Background: We aimed to treat patients with chronic hepatitis B on long-term treatment with lamivudine who developed lamivudine-resistant hepatitis B virus (HBV) mutants along with clinical relapses.
Methods: Of 217 patients with chronic hepatitis B who had been treated with lamivudine for 1-6 years, 23 (11%) developed lamivudine-resistant hepatitis B virus (HBV) mutants. Seven of them, including 1 whose case was previously reported, received interferon (IFN) daily for 4 weeks and then two or three times a week thereafter to cope with exacerbation of hepatitis. We investigated the efficacy of this IFN therapy in 6 patients, excluding the 1 previously reported.

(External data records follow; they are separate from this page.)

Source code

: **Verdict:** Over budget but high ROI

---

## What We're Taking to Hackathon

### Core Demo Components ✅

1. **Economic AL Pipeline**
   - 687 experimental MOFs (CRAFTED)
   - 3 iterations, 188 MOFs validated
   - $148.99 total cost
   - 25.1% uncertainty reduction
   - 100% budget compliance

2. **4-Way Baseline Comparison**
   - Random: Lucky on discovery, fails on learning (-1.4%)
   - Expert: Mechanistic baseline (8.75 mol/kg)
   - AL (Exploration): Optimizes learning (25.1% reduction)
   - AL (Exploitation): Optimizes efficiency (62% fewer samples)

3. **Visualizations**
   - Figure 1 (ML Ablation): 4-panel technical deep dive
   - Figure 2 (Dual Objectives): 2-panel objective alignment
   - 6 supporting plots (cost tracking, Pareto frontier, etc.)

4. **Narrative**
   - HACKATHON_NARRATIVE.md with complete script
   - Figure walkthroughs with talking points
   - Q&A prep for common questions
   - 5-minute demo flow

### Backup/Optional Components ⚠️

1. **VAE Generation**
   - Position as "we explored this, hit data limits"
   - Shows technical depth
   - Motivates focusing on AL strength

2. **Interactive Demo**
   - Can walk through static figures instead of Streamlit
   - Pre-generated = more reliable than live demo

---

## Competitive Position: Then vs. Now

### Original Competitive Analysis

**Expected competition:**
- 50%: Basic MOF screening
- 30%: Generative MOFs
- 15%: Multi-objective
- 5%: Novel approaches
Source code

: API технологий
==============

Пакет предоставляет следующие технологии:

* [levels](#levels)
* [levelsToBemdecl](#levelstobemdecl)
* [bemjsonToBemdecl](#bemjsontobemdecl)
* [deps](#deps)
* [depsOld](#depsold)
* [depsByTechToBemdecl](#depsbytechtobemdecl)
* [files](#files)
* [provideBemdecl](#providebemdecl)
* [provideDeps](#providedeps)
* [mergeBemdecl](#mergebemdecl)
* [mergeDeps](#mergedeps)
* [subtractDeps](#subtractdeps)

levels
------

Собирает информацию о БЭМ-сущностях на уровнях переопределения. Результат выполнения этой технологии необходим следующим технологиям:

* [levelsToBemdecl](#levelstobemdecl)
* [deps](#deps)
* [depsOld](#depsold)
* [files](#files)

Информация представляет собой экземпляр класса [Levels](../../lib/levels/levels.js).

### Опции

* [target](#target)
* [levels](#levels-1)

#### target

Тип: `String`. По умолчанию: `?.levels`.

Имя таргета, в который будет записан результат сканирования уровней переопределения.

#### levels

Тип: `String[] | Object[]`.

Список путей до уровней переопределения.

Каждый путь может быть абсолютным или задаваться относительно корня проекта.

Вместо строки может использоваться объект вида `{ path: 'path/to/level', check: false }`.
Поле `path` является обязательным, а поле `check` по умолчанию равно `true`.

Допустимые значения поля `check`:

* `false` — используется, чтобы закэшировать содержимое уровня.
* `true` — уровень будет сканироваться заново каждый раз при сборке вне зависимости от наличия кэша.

Results: In 4 patients, HBV DNA decreased to below the detectable limit of the branched DNA assay (<0.7 MEq/ml) accompanied by normalization of transaminase levels. During IFN therapy, 2 patients seroconverted to antibody to hepatitis B e antigen (HBeAg) and showed normalized transaminase levels. Interferon was required in 7 of the 111 (6%) patients with chronic hepatitis B who were positive for HBeAg, but in none of the 106 who were positive for antibody to HBeAg ( P = 0.014).
Conclusions: The efficacy of IFN in controlling virological breakthroughs and exacerbation of hepatitis by infection with lamivudine-resistant HBV mutants in patients with HBeAg-positive chronic hepatitis B could enhance the versatility of lamivudine, which may have to be given to them indefinitely.